__About this task__. Repeat every record exactly, but omit the images.

Extracted page text data

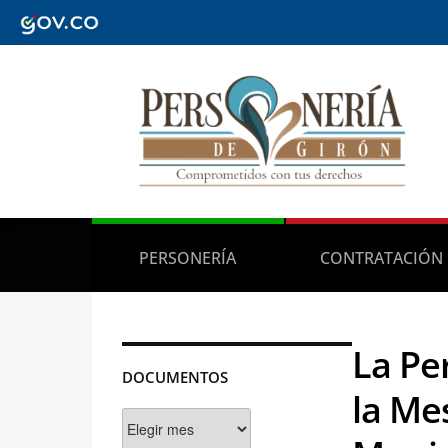
PERSONERÍA
CONTRATACIÓN
La Pe
DOCUMENTOS
la Me
Documentos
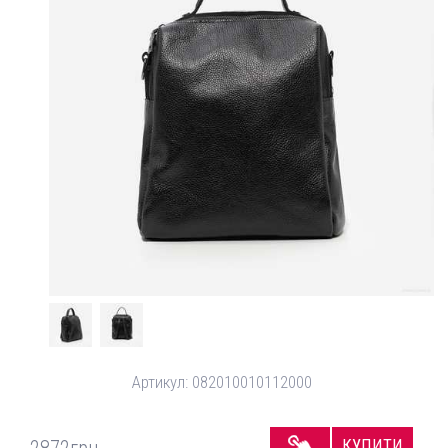
Артикул:
082010010112000
КУПИТИ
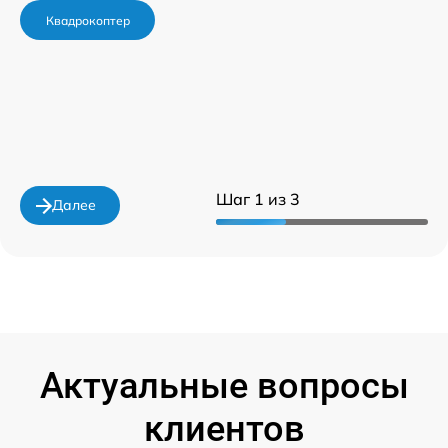
Квадрокоптер
Шаг 1 из 3
Далее
Актуальные вопросы
клиентов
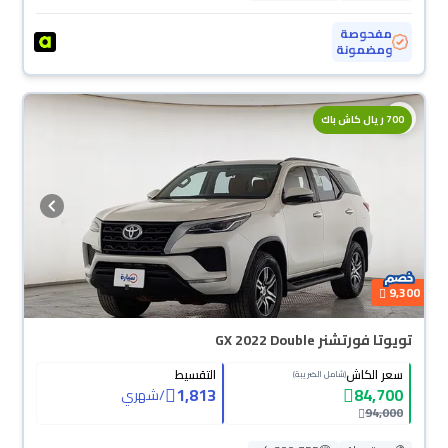
مفحوصة
ومضمونة
700 ريال كاش باك
9,300
تويوتا فورتشنر GX 2022 Double
سعر الكاش
التقسيط
(شامل الضريبة)
1,813
84,700
/
شهري
94,000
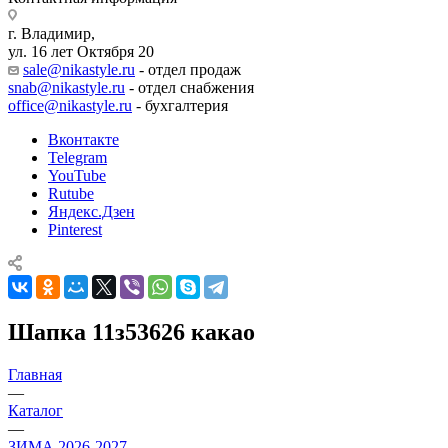
г. Владимир,
ул. 16 лет Октября 20
sale@nikastyle.ru
- отдел продаж
snab@nikastyle.ru
- отдел снабжения
office@nikastyle.ru
- бухгалтерия
Вконтакте
Telegram
YouTube
Rutube
Яндекс.Дзен
Pinterest
Шапка 11з53626 какао
Главная
—
Каталог
—
ЗИМА 2026-2027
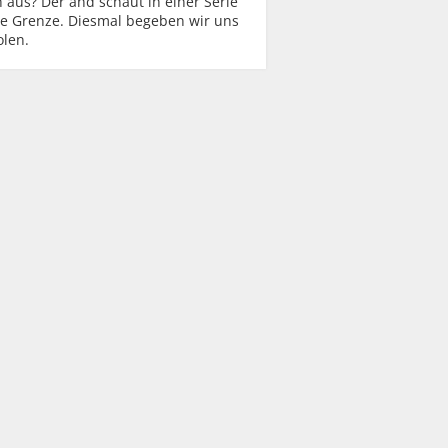
h aus? Der änd schaut in einer Serie
ie Grenze. Diesmal begeben wir uns
olen.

__Task solution__.
PERSONERÍA
CONTRATACIÓN
La Pe
DOCUMENTOS
la Me
Documentos
Артикул:
082010010112000
КУПИТИ
Квадрокоптер
Шаг 1 из 3
Далее
Актуальные вопросы
клиентов
مفحوصة
ومضمونة
700 ريال كاش باك
9,300
تويوتا فورتشنر GX 2022 Double
سعر الكاش
التقسيط
(شامل الضريبة)
1,813
84,700
/
شهري
94,000
г. Владимир,
ул. 16 лет Октября 20
sale@nikastyle.ru
- отдел продаж
snab@nikastyle.ru
- отдел снабжения
office@nikastyle.ru
- бухгалтерия
Вконтакте
Telegram
YouTube
Rutube
Яндекс.Дзен
Pinterest
Шапка 11з53626 какао
Главная
—
Каталог
—
ЗИМА 2026-2027
h aus? Der änd schaut in einer Serie
ie Grenze. Diesmal begeben wir uns
olen.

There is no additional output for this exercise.